Before I give some examples, here is the editor defending himself in the Preface: "Many of Bacon's words have totally changed their meaning since he wrote, and not to be aware of their intended sense means that readers would receive at best a vague impression."
Now, let me give an example of his helpful elucidations. I am choosing a passage literally at random. Here is first sentence of "Of Death."

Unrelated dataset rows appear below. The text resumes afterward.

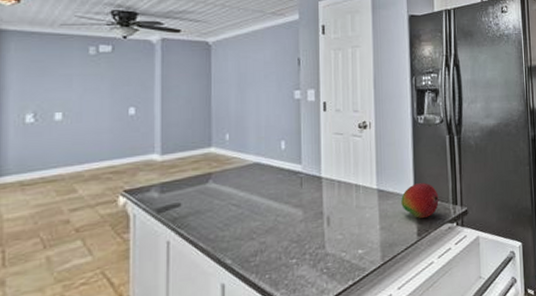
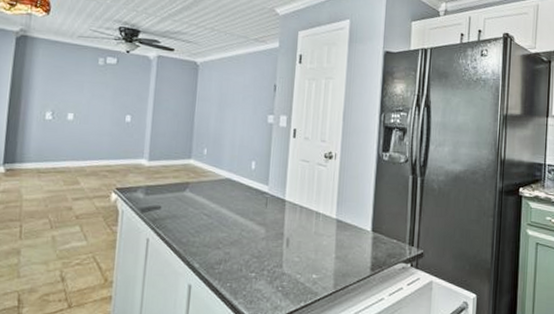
fruit: present [401,183,439,219] -> none [358,219,396,255]

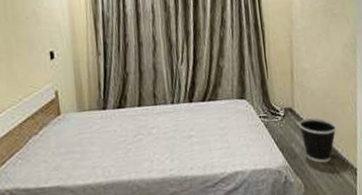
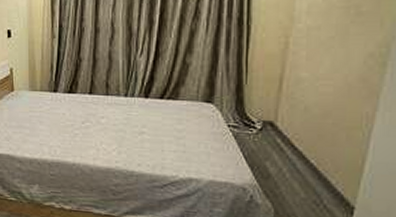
wastebasket: present [299,118,337,163] -> none [280,137,334,192]

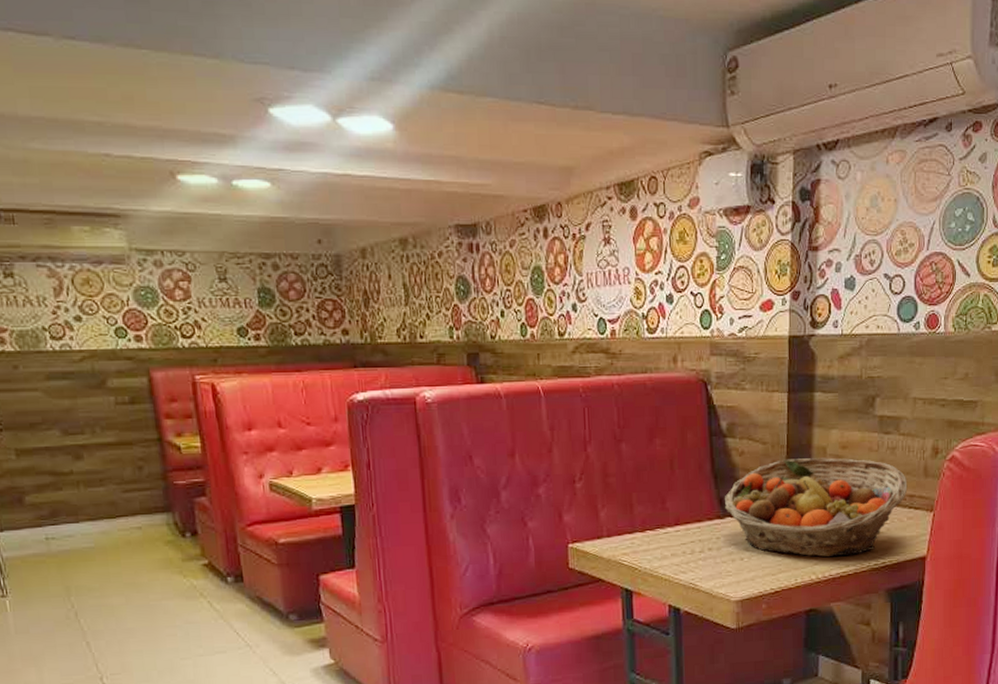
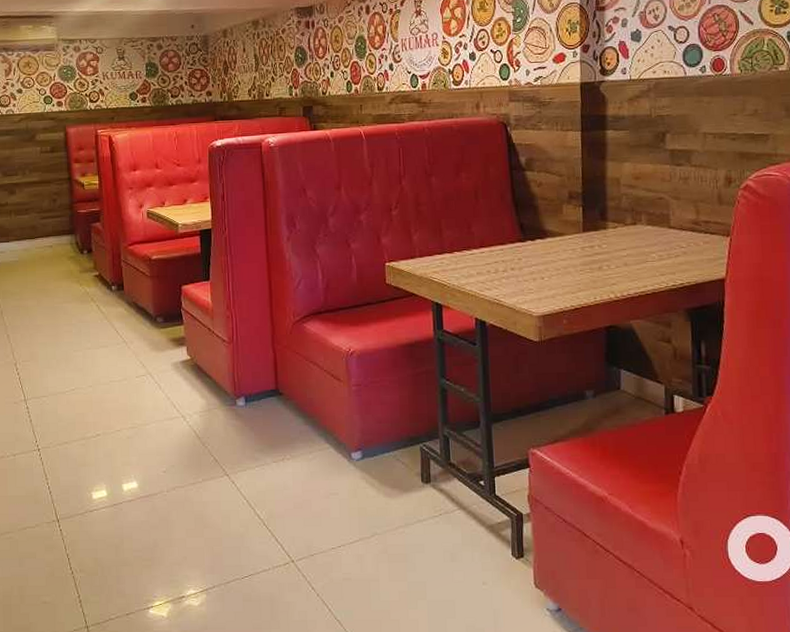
fruit basket: present [724,458,908,558] -> none [524,188,702,278]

Men fear Death, as children fear to go in the dark; and as that natural fear in children is increased with tales, so is the other. Certainly, the contemplation of death, as the wages of sin and passage to another world, is holy and religious; but the fear of it, as a tribute due unto nature, is weak
How many footnotes does that passage seem like it requires? Perhaps one, two at most? Vickers gives us six. He helpfully explains that "go" can also mean "walk" - which certainly opened up the entire passage for me. He cites a scholarly paper that analyzes Bacon's use of the word "death" (I'll go right out and read that one); he explains every possible allusion that the passage might contain, and also points out that "tribute" means "something owing."
I want to quote one more example, to show how seriously pathological this guy is. Here is the first sentence from Of Beauty: "Virtue is like a rich stone, best plain set, and surely virtue is best in a body that is comely, though not of delicate features; and that hath rather dignity of presence, than beauty of aspect."
This perfectly ordinary sentence has - get this - five footnotes! "Best plain set" is identified as "Mounted simply." Vickers points out that "comely," in Bacon's distant 17th century English, actually means "attractive." That's still what it means, you nutcase! Anyway, he goes on like this for the entire book, and produces a truly astonishing 300 pages of notes for about 500 pages of actual text.
By the end of a single page, any reader who is actually reading Bacon for pleasure will be unable to tell when to flip to the back of the book, because every other word has a footnote mark next to it. The result is that the genuinely necessary notes, which could actually have been helpful, are lost along with the useless ones.
I showed my friend the book and after flipping through it his first reaction was: "Wow, this guy really hates Francis Bacon." And he might be right. Maybe Vickers resents the fact that he has devoted his life to this writer, and wants to bury him under an avalanche of minutae; or, more charitably, perhaps he feels that you are just too dumb to understand Francis Bacon without Brian Vickers explaining every single word to you.
Well, if the first is true, he is failed; and if the second, he is wrong: Bacon is as readable as ever. Ignore the footnotes and enjoy. But somewhere out there is an older edition of the Major Works edited by a sane man, where useful background notes are concisely provided - try to find it. And if there isn't, Oxford needs to hand these great pieces of writing over to someone else.